In September 2010, EADS Innovation Works (IW) and Aero Composites Saintonge (ACS) flew a single-seat, 375-lb. Cri-Cri modified with four electric motors in place of its two 9-hp piston engines. By the end of this year, EADS IW and ACS plan to fly the E-Fan, a two-seat training aircraft purpose-designed around electric-powered ducted propellers.
The Cri-Cri and E-Fan are battery-powered, but in June 2011 EADS teamed with Siemens and Diamond Aircraft to fly the DA36 E-Star, an HK36 Super Dimona motor glider modified to test a hybrid-electric drive system.

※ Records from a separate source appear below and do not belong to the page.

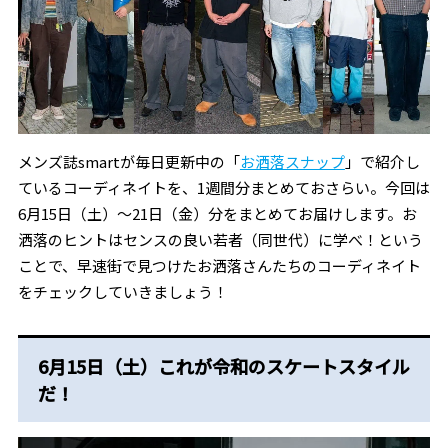
メンズ誌smartが毎日更新中の「
お洒落スナップ
」で紹介し
ているコーディネイトを、1週間分まとめておさらい。今回は
6月15日（土）～21日（金）分をまとめてお届けします。お
洒落のヒントはセンスの良い若者（同世代）に学べ！という
ことで、早速街で見つけたお洒落さんたちのコーディネイト
をチェックしていきましょう！
6月15日（土）これが令和のスケートスタイル
だ！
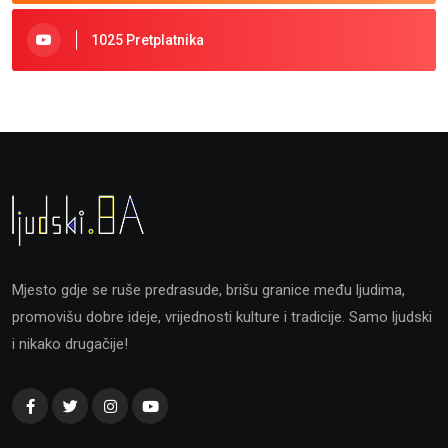
1025 Pretplatnika
Mjesto gdje se ruše predrasude, brišu granice među ljudima,
promovišu dobre ideje, vrijednosti kulture i tradicije. Samo ljudski
i nikako drugačije!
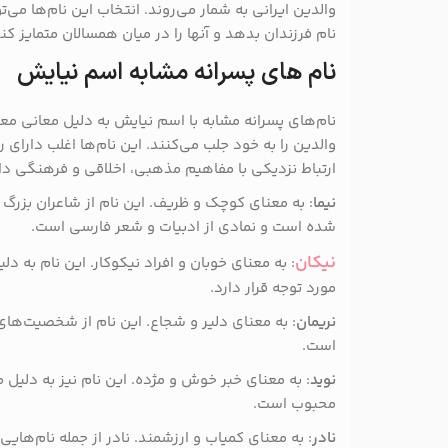
والدین ایرانی به شمار می‌روند. انتخاب این نام‌ها می
نام فرزندان بدهد و آنها را در میان همسالان متمایز کند
نام های پسرانه مشابه اسم نیایش
نام‌های پسرانه مشابه با اسم نیایش به دلیل معانی مع
والدین را به خود جلب می‌کنند. این نام‌ها اغلب دارای
ارتباط نزدیکی با مفاهیم مذهبی، اخلاقی و فرهنگی دارند.
نیما
: به معنای کوچک و ظریف. این نام از شاعران بزرگ م
شده است و نمادی از ادبیات و شعر فارسی است.
نیکان
: به معنای خوبان و افراد نیکوکار. این نام به د
مورد توجه قرار دارد.
نریمان
: به معنای دلیر و شجاع. این نام از شخصیت‌های
است.
نوید
: به معنای خبر خوش و مژده. این نام نیز به دلیل 
محبوب است.
نادر
: به معنای کمیاب و ارزشمند. نادر از جمله نام‌هایی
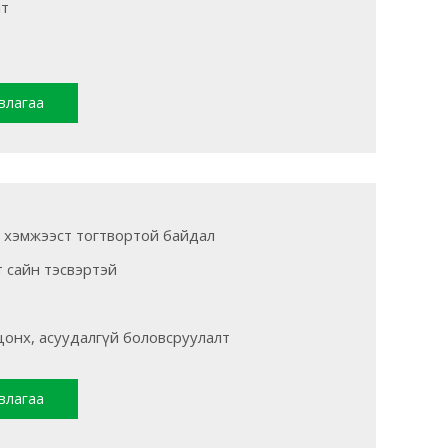
лт
влагаа
, хэмжээст тогтвортой байдал
т сайн тэсвэртэй
онх, асуудалгүй боловсруулалт
влагаа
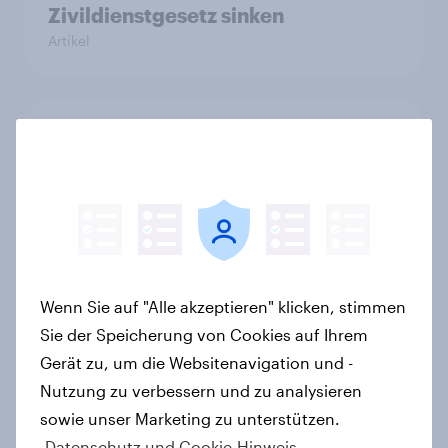
Zivildienstgesetz sinken
Artikel
Leichter Trend zum Nein zur
Einwanderungsbegrenzung –
Zivildienstgesetz ohne klare
Mehrheit, Zweifel an Notwendigkeit
der Vorlagen steigen
Artikel
Wenn Sie auf "Alle akzeptieren" klicken, stimmen
Sie der Speicherung von Cookies auf Ihrem
Ökostromer: Offenheit für „grüne
Gerät zu, um die Websitenavigation und -
Zukunft“ trifft auf starke
Nutzung zu verbessern und zu analysieren
Preissensibilität
sowie unser Marketing zu unterstützen.
Artikel
Datenschutz und Cookie-Hinweis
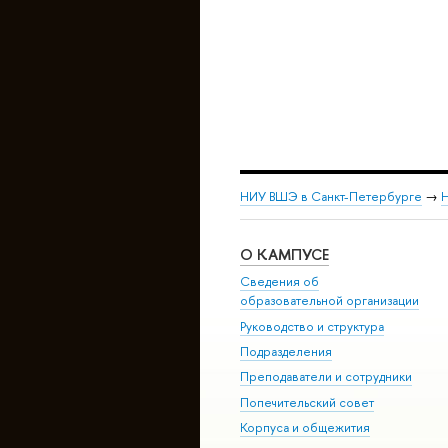
НИУ ВШЭ в Санкт-Петербурге
→
Н
О КАМПУСЕ
Сведения об
образовательной организации
Руководство и структура
Подразделения
Преподаватели и сотрудники
Попечительский совет
Корпуса и общежития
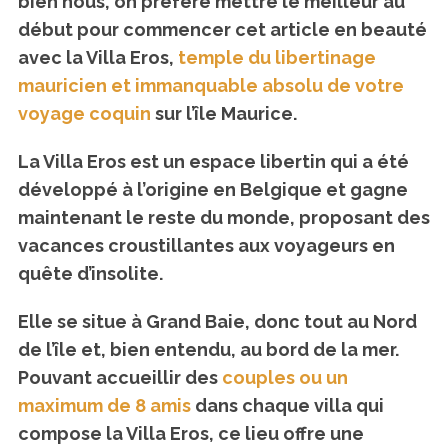
bien nous, on préfère mettre le meilleur au
début pour commencer cet article en beauté
avec la Villa Eros,
temple du libertinage
mauricien et immanquable absolu de votre
voyage coquin
sur l’île Maurice.
La Villa Eros est un espace libertin qui a été
développé à l’origine en Belgique et gagne
maintenant le reste du monde, proposant des
vacances croustillantes aux voyageurs en
quête d’insolite.
Elle se situe à Grand Baie, donc tout au Nord
de l’île et, bien entendu, au bord de la mer.
Pouvant accueillir des
couples ou un
maximum de 8 amis
dans chaque villa qui
compose la Villa Eros, ce lieu offre une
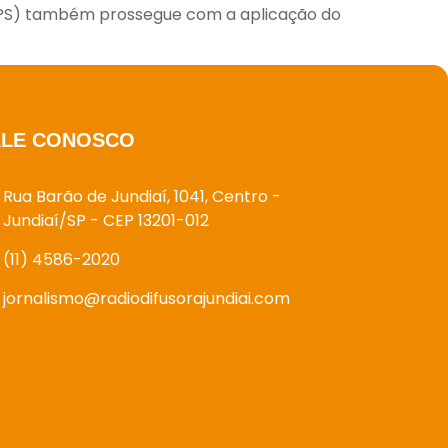
GPS) também prossegue com a aplicação do
ALE CONOSCO
Rua Barão de Jundiaí, 1041, Centro -
Jundiaí/SP - CEP 13201-012
(11) 4586-2020
jornalismo@radiodifusorajundiai.com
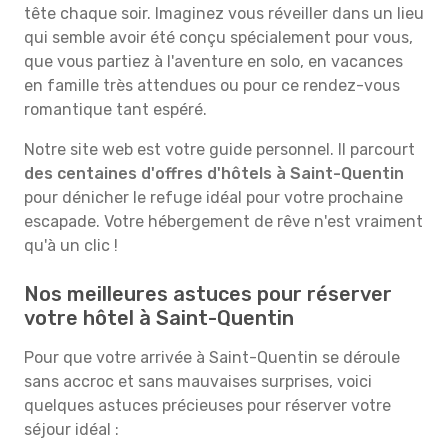
tête chaque soir. Imaginez vous réveiller dans un lieu
qui semble avoir été conçu spécialement pour vous,
que vous partiez à l'aventure en solo, en vacances
en famille très attendues ou pour ce rendez-vous
romantique tant espéré.
Notre site web est votre guide personnel. Il parcourt
des centaines d'offres d'hôtels à Saint-Quentin
pour dénicher le refuge idéal pour votre prochaine
escapade. Votre hébergement de rêve n'est vraiment
qu'à un clic !
Nos meilleures astuces pour réserver
votre hôtel à Saint-Quentin
Pour que votre arrivée à Saint-Quentin se déroule
sans accroc et sans mauvaises surprises, voici
quelques astuces précieuses pour réserver votre
séjour idéal :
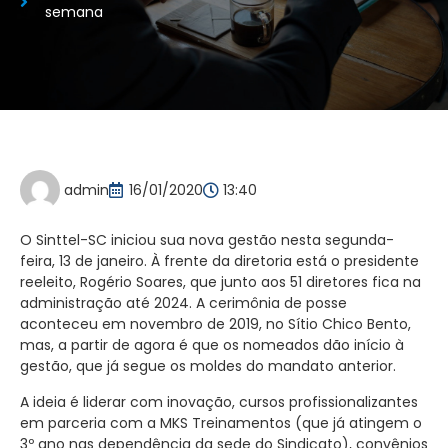
semana
admin
16/01/2020
13:40
O Sinttel-SC iniciou sua nova gestão nesta segunda-
feira, 13 de janeiro. À frente da diretoria está o presidente
reeleito, Rogério Soares, que junto aos 51 diretores fica na
administração até 2024. A cerimônia de posse
aconteceu em novembro de 2019, no Sítio Chico Bento,
mas, a partir de agora é que os nomeados dão início à
gestão, que já segue
os moldes do mandato anterior.
A ideia é liderar com inovação, cursos profissionalizantes
em parceria com a MKS Treinamentos (que já atingem o
3º ano nas dependência da sede do Sindicato), convênios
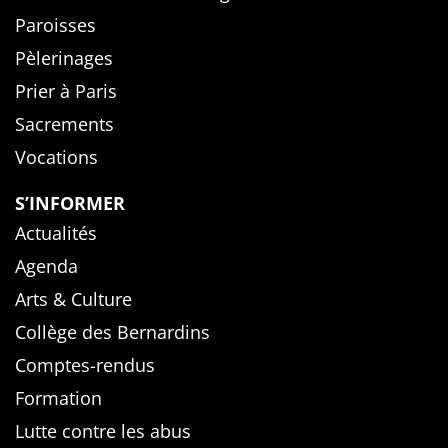
Paroisses
Pèlerinages
Prier à Paris
Sacrements
Vocations
S’INFORMER
Actualités
Agenda
Arts & Culture
Collège des Bernardins
Comptes-rendus
Formation
Lutte contre les abus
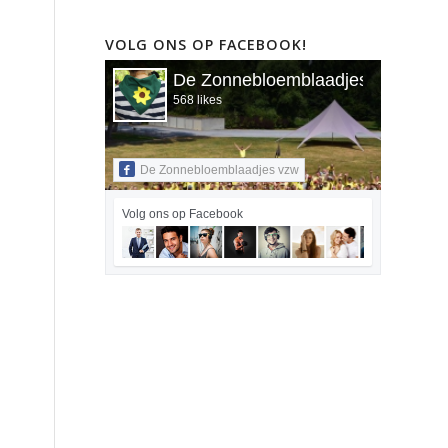
VOLG ONS OP FACEBOOK!
De Zonnebloemblaadjes vzw
568 likes
De Zonnebloemblaadjes vzw
Volg ons op Facebook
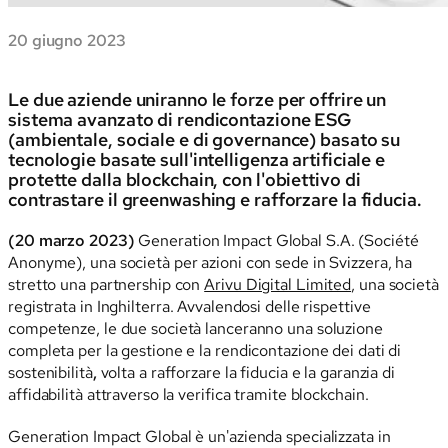
20 giugno 2023
Le due aziende uniranno le forze per offrire un
sistema avanzato di rendicontazione ESG
(ambientale, sociale e di governance) basato su
tecnologie basate sull'intelligenza artificiale e
protette dalla blockchain, con l'obiettivo di
contrastare il greenwashing e rafforzare la fiducia.
(20 marzo 2023)
Generation Impact Global S.A. (Société
Anonyme), una società per azioni con sede in Svizzera, ha
stretto una partnership con
Arivu Digital Limited
, una società
registrata in Inghilterra. Avvalendosi delle rispettive
competenze, le due società lanceranno una soluzione
completa per la gestione e la rendicontazione dei dati di
sostenibilità
,
volta a rafforzare la fiducia e la garanzia di
affidabilità attraverso la verifica tramite blockchain.
Generation Impact Global è un'azienda specializzata in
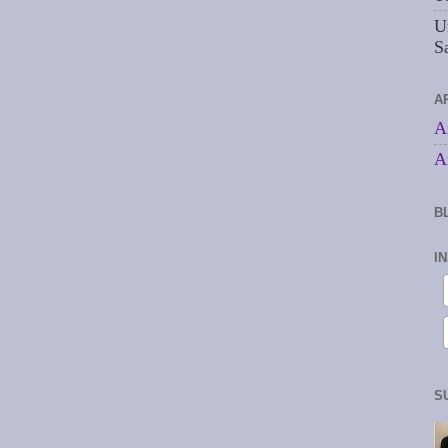
U
S
A
A
A
B
I
S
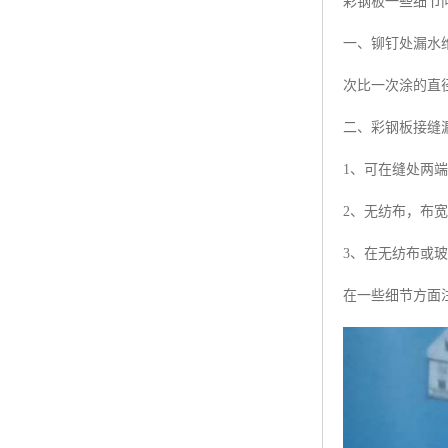
彩钢板一些细节
一、铆钉处漏水维
次比一次涂的直
二、彩钢板接缝
1、可在缝处两端
2、无纺布，布宽
3、在无纺布或玻
在一些细节方面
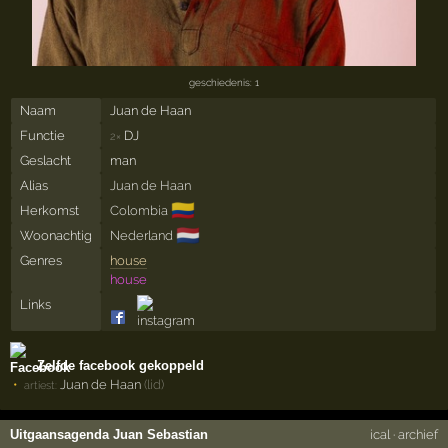
geschiedenis: 1
Naam
Juan de Haan
Functie
DJ
2×
Geslacht
man
Alias
Juan de Haan
🇨🇴
Herkomst
Colombia
🇳🇱
Woonachtig
Nederland
Genres
house
house
Links
Zelfde facebook gekoppeld
Juan de Haan
(lid)
artiest:
Uitgaansagenda Juan Sebastian
ical
·
archief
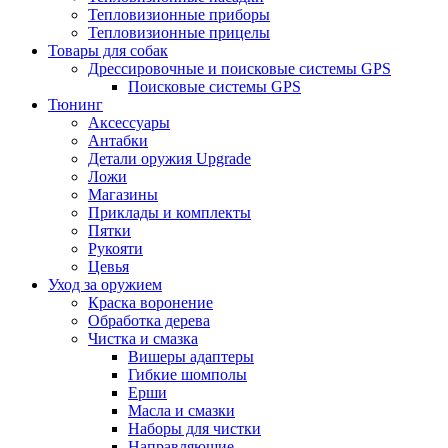
Тепловизионные приборы
Тепловизионные прицелы
Товары для собак
Дрессировочные и поисковые системы GPS
Поисковые системы GPS
Тюнинг
Аксессуары
Антабки
Детали оружия Upgrade
Ложи
Магазины
Приклады и комплекты
Пятки
Рукояти
Цевья
Уход за оружием
Краска воронение
Обработка дерева
Чистка и смазка
Вишеры адаптеры
Гибкие шомполы
Ерши
Масла и смазки
Наборы для чистки
Направляющие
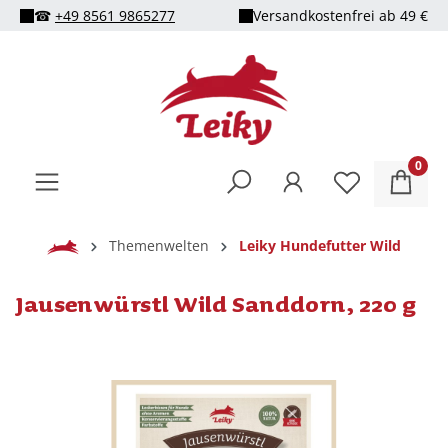
☎
+49 8561 9865277
Versandkostenfrei ab 49 €
alt springen
0
Home
Themenwelten
Leiky Hundefutter Wild
Jausenwürstl Wild Sanddorn, 220 g
Bildergalerie überspringen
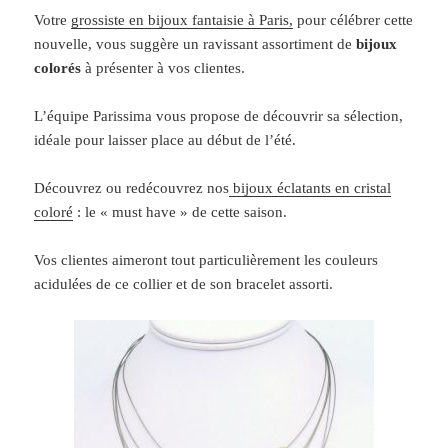
Votre
grossiste en bijoux fantaisie à Paris,
pour célébrer cette
nouvelle, vous suggère un ravissant assortiment de
bijoux
colorés
à présenter à vos clientes.
L’équipe Parissima vous propose de découvrir sa sélection,
idéale pour laisser place au début de l’été.
Découvrez ou redécouvrez nos
bijoux éclatants en cristal
coloré
: le « must have » de cette saison.
Vos clientes aimeront tout particulièrement les couleurs
acidulées de ce collier et de son bracelet assorti.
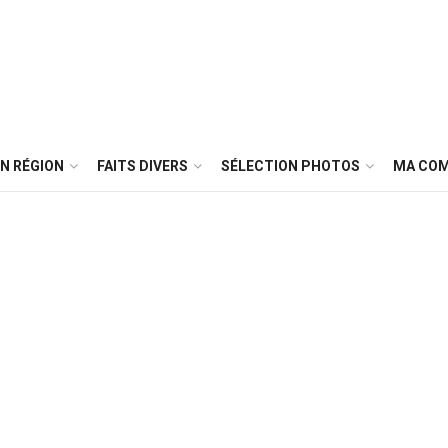
N RÉGION
FAITS DIVERS
SÉLECTION PHOTOS
MA CO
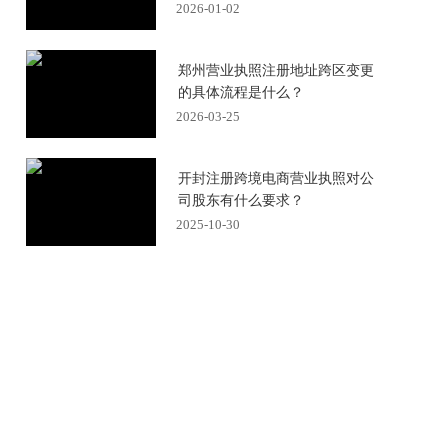
2026-01-02
郑州营业执照注册地址跨区变更
的具体流程是什么？
2026-03-25
开封注册跨境电商营业执照对公
司股东有什么要求？
2025-10-30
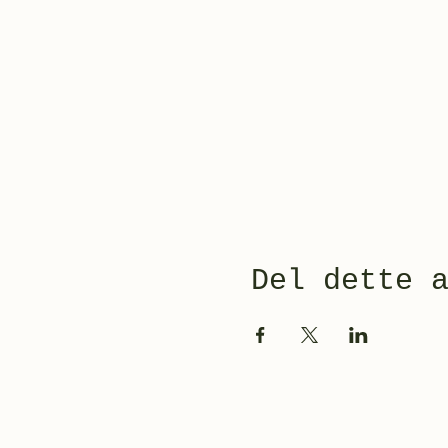
Del dette 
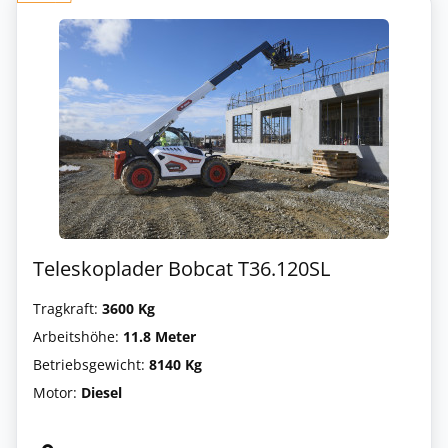
Teleskoplader Bobcat T36.120SL
Tragkraft:
3600 Kg
Arbeitshöhe:
11.8 Meter
Betriebsgewicht:
8140 Kg
Motor:
Diesel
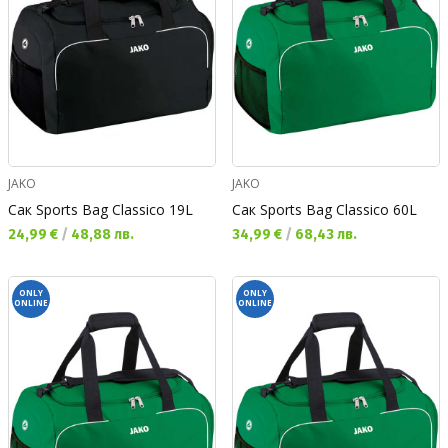
JAKO
JAKO
Сак Sports Bag Classico 19L
Сак Sports Bag Classico 60L
Текуща цена:
Текуща цена:
24,99 €
/
48,88 лв.
34,99 €
/
68,43 лв.
ONLY
ONLY
ONLINE
ONLINE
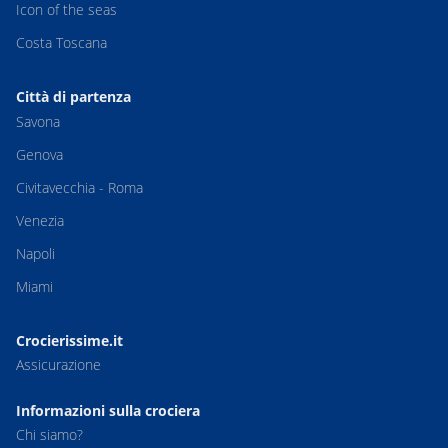
Icon of the seas
Costa Toscana
Città di partenza
Savona
Genova
Civitavecchia - Roma
Venezia
Napoli
Miami
Crocierissime.it
Assicurazione
Informazioni sulla crociera
Chi siamo?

A year later, in June 2012, the team flew the improved E-Star 2 with an 80-kw (107-hp) serial-hybrid drive system based on a small Wankel engine, generator and batteries.
The E-Fan and E-Star are among “E-aircraft” research projects under way at EADS as it evaluates different approaches to reducing aviation carbon-dioxide emissions. Another is the E-Thrust concept study with Rolls-Royce into a distributed propulsion system in which a turbine engine powers six electrically driven fans integrated into the wings of a commercial airliner to reduce weight and drag.
EADS and Siemens also have partnered with the Technical University of Munich to establish the PowerLab at the nearby Ludwig Boelkow Campus in Ottobrun. This four-year project is dedicated to developing and testing lightweight, high-efficiency generators and motors in the 300-600-kw class.